** SUPPLIED TEXT follows **

Abstract

In most patients, the diagnosis of coronary artery disease cannot be detected from the history and rest electrocardiogram alone. Next to diagnostic coronary angiography a variety of non-invasive procedures have been developed to detect cardiac ischemia or confirm the suspicion of cardiac ischemia [1]. For a long time, exercise electrocardiographic stress testing has been an established procedure for the detection of coronary artery disease. A positive test is considered 1 mm or more of horizontal or downsloping ST depression in the presence of a normal rest ECG. This reflects changes in rest polarity of a myocardial segment based on ischemia-induced disturbances in the electrical state of the myocytes [2]. The sensitivity and specificity of this test is 60 and 77%with a wide variation due to patient selection and exercise methodology [3]. The sensitivity of SPECT perfusion imaging for the detection of coronary artery disease is higher, ranging from 85 to 90% with a specificity of 84–92% [4]. One could argue, that the electrocardiogram is useless and adds no additional information. Electrocardiographic monitoring would only be needed for the detection of arrhythmias or conduction dysturbances. Is that true? The paper of Yap [5] shows, that electrocardiographic changes occur in 5% of patients examined with myocardial perfusion imaging after adenosine infusion and 10% of patients after exercise stress testing. Although exercise induced ST segment changes correlated better with perfusion abnormalities than adenosine induced ECG abnormalities, in both stress modalities 2 mm ST depression was able to predict perfusion abnormalities with a positive predictive value of 63–71% and a negative predictive value of 68–86%. This means that electrocardiographic changes give additional information about the risk of coronary artery disease in those patients. Unfortunately, the study of Yap did not give us information about the coronary anatomy of those patients with a normal perfusion scan. Neither gives the paper information about the prognosis of those patients with a positive stress test and electrocardiographic abnormalities or those patients with a negative perfusion scan and electrocardiographic changes. One could speculate, that the first group could be a high risk population, whereas the second group would need further work-up to exclude coronary artery disease. Further research in this direction is needed to resolve this issue.

** End of SUPPLIED TEXT **
** INFORMATION SUPPLIED follows **

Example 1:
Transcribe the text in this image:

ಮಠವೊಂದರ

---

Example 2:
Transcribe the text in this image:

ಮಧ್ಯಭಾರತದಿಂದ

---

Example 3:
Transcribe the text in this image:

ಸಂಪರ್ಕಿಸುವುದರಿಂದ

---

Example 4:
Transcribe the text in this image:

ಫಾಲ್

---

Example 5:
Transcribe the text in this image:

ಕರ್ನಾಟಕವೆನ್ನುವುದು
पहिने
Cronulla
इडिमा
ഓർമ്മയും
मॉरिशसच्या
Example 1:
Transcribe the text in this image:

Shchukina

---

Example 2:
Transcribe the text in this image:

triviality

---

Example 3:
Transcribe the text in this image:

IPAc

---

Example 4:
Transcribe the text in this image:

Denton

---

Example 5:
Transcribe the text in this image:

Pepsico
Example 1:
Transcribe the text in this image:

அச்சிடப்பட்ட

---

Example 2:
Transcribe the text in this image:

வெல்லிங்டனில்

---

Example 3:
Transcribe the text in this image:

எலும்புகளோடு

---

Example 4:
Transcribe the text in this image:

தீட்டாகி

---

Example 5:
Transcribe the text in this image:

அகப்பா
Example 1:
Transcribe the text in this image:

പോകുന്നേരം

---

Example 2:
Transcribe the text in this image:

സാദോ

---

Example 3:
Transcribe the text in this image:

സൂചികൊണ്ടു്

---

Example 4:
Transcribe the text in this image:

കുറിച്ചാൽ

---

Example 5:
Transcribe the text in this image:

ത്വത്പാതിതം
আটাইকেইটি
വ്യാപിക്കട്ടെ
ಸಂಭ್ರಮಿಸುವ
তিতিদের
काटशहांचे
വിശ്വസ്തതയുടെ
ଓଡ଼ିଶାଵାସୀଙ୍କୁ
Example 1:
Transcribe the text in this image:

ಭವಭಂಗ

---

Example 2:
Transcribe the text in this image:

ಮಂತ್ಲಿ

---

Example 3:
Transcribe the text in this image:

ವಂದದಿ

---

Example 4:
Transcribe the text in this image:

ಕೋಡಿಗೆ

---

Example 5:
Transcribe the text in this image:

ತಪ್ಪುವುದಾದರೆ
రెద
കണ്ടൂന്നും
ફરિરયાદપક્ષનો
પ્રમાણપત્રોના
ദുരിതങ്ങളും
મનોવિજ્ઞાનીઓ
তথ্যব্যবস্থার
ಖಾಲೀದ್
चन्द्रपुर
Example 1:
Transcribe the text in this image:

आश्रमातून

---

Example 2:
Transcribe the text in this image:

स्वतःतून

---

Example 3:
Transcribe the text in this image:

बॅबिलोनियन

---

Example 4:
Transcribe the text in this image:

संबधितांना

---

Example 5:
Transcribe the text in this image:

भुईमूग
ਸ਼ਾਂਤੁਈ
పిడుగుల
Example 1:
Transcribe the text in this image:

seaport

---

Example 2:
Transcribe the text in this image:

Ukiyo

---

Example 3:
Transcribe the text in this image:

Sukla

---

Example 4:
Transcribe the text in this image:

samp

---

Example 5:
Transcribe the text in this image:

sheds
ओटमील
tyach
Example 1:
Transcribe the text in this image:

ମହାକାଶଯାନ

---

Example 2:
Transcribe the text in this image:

** End of INFORMATION SUPPLIED **

### TASK STATEMENT
According to the abstract, please state the sensitivity range of SPECT perfusion imaging for detecting coronary artery disease. The records are separate material and are not part of the abstract.

### SOLUTION
85 to 90%